NASA is, after all, made up of a vast number of people competing to get their
own favourite projects funded. If a directive comes down from on high that
NASA's primary goal is to build a moonbase then it means that projects
relevant to this goal start getting funded (and that projects irrelevant to
this goal get a hasty rewrite to make 'em sound like they're relevant to this
goal).

------
civilian
We should be putting funding into a space elevator. Moving things into space
with rockets will be always be incredibly expensive and inefficient. If a
space elevator were built, moon (and mars) bases would easily be built, almost
as an afterthought. ("Oh yeah, I guess it is easy to do this now...")

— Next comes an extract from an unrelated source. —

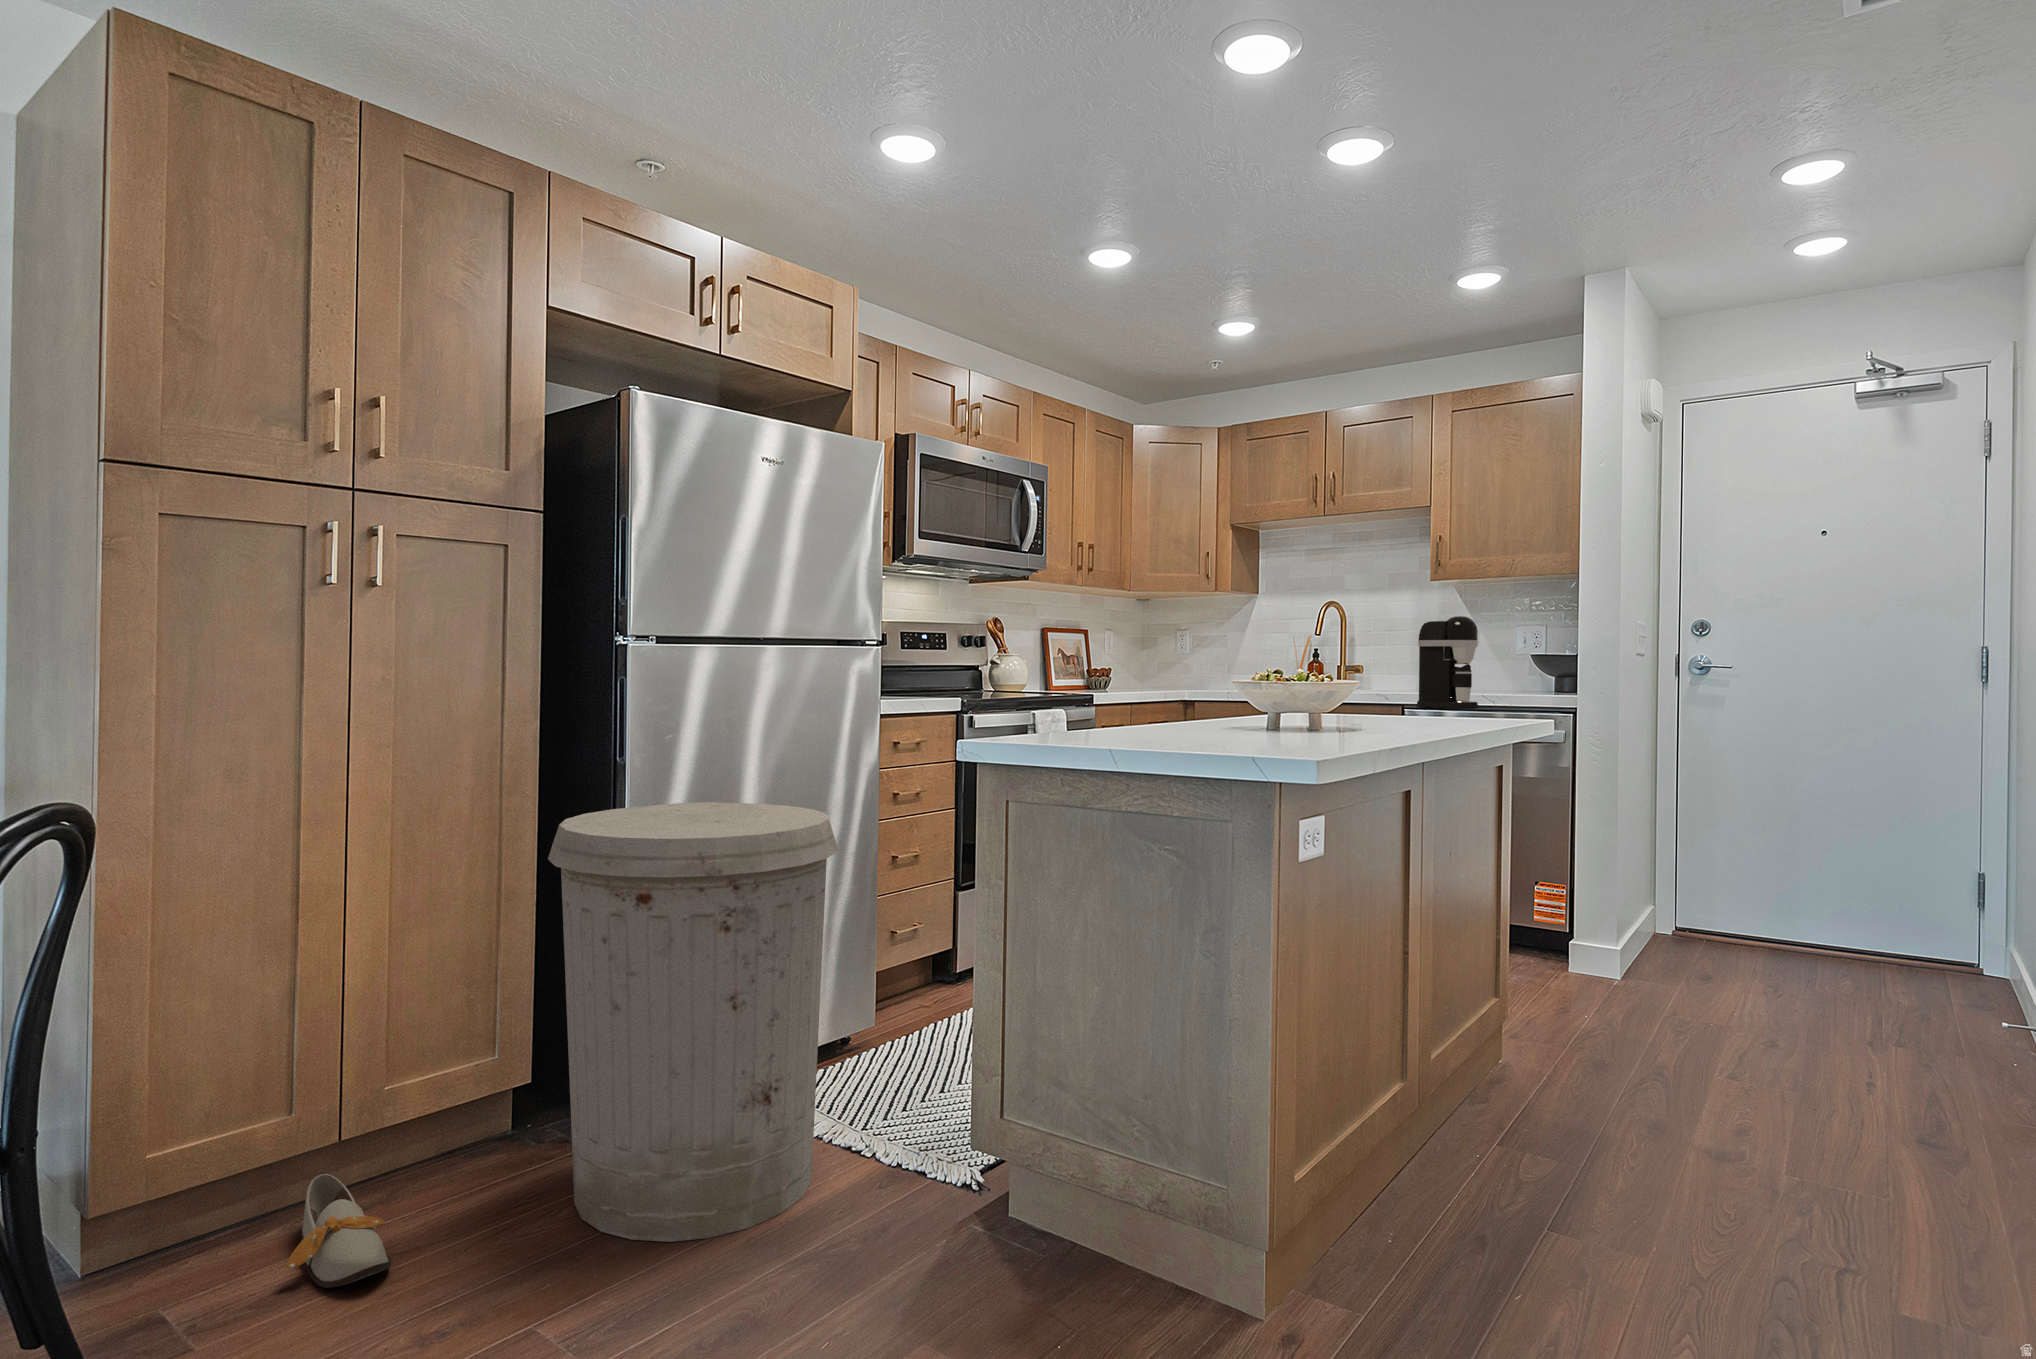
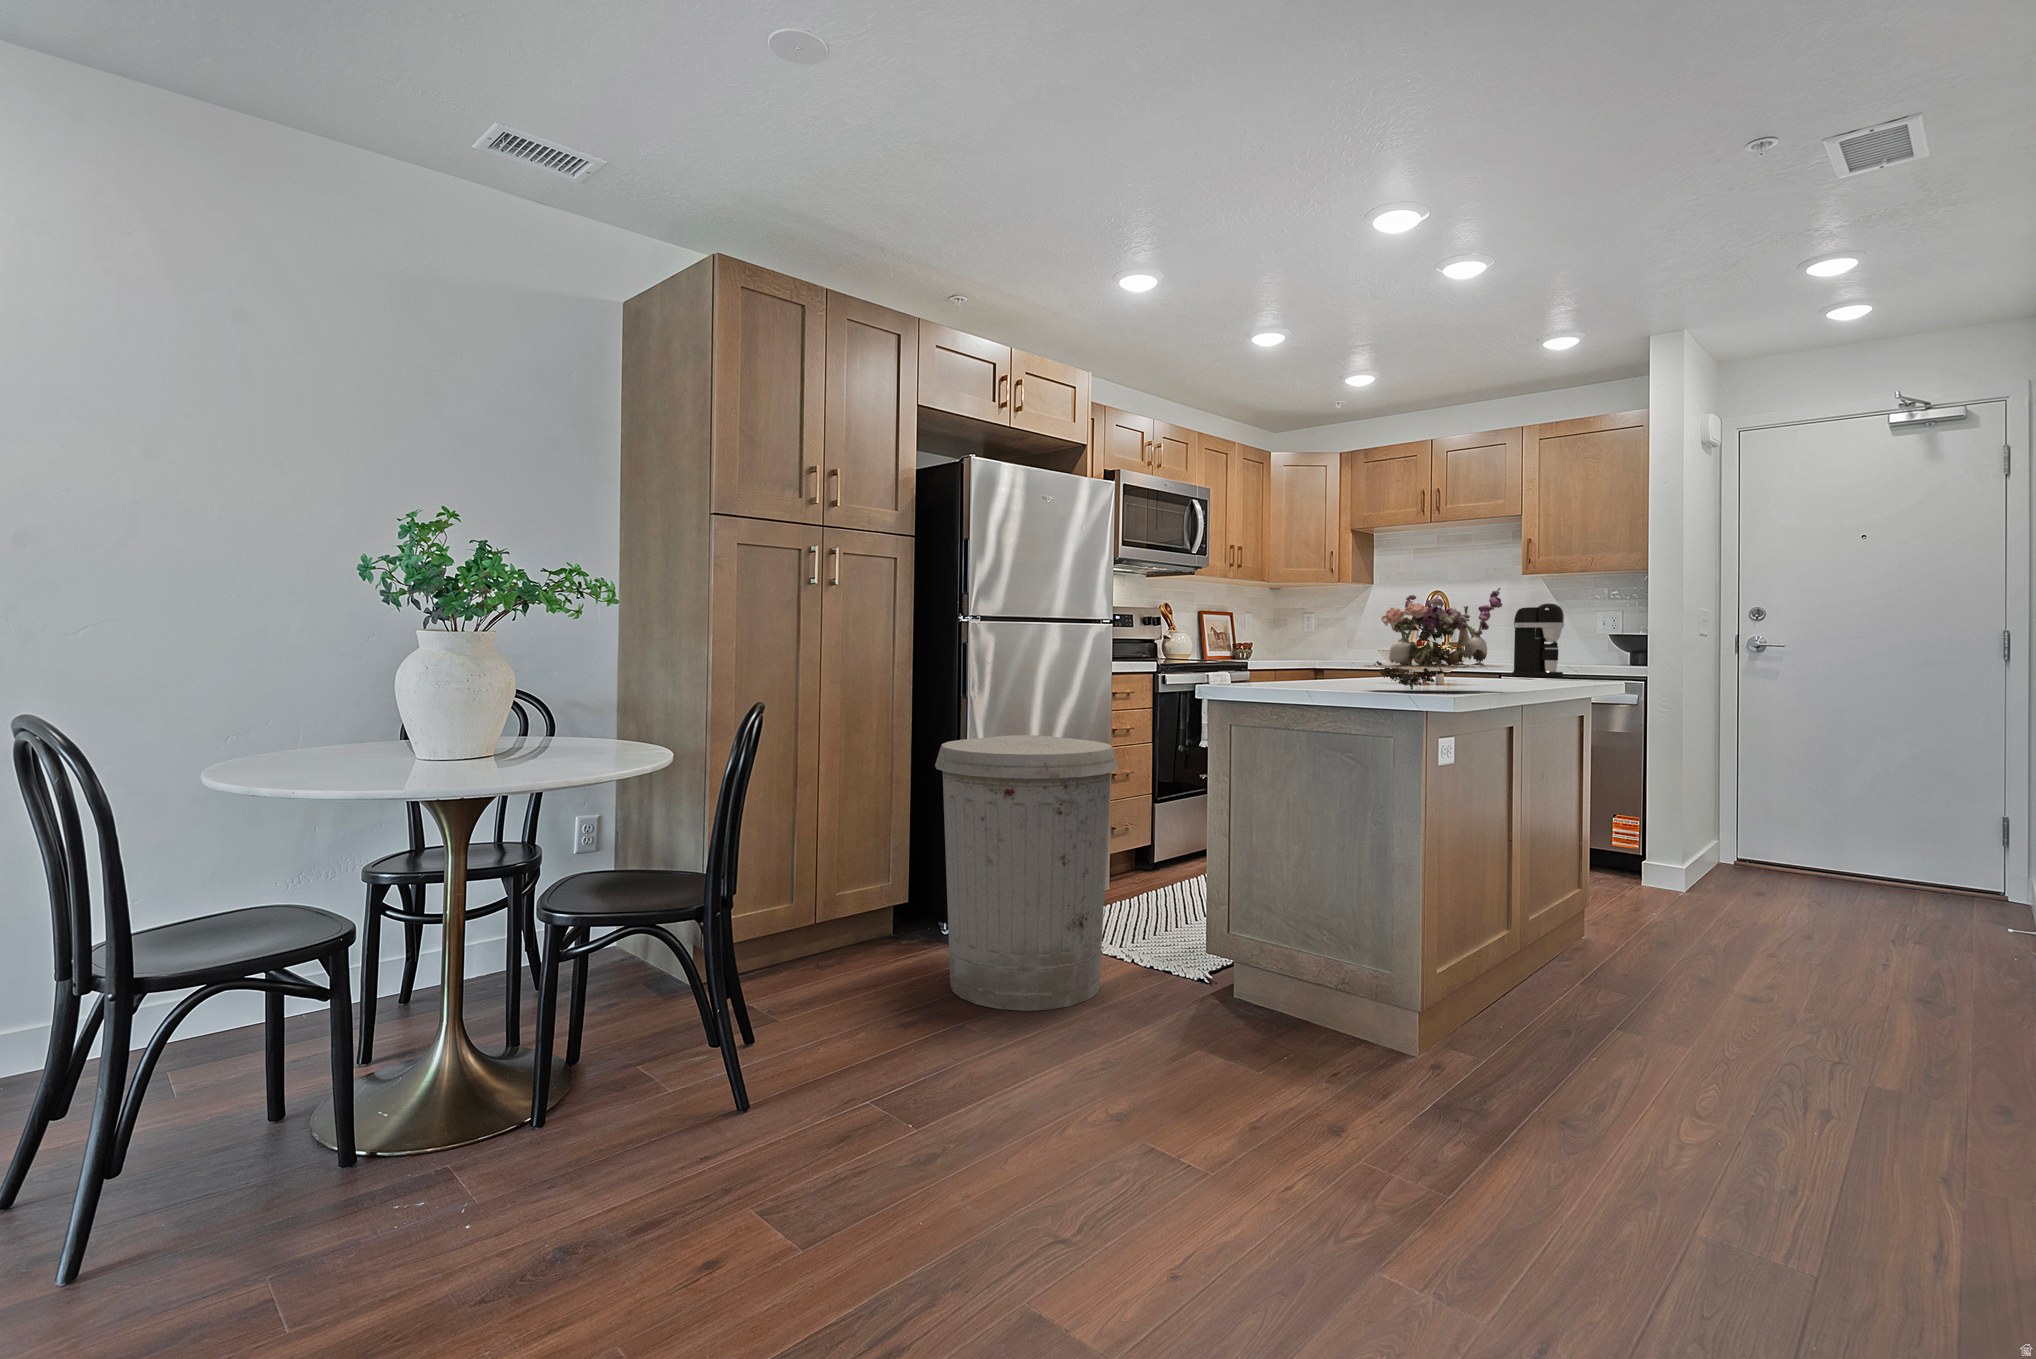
flower arrangement: none [1200,585,1393,733] -> present [1364,588,1502,689]
shoe: present [286,1174,392,1288] -> none [794,964,862,1023]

Currently, all of our space vehicles are also built to withstand atmospheric
exit & entry. With a space elevator, we could afford to have elevator -> moon
or earth-elevator -> mars-moon/station transports that would be much easier to
build.

If there is any foolish government project I am willing to put my tax dollars
into, it's this.

------
martin1b
Why again do we want to build a base on a big rock? And why do we fund NASA
for $20 billion/year? Especially in a struggling economy? Why doesn't some
other country step up to do this if it's so important? It seems the US spends
money on everybody except itself. Yet, we're the target for every criticism,
while others stand practically idle.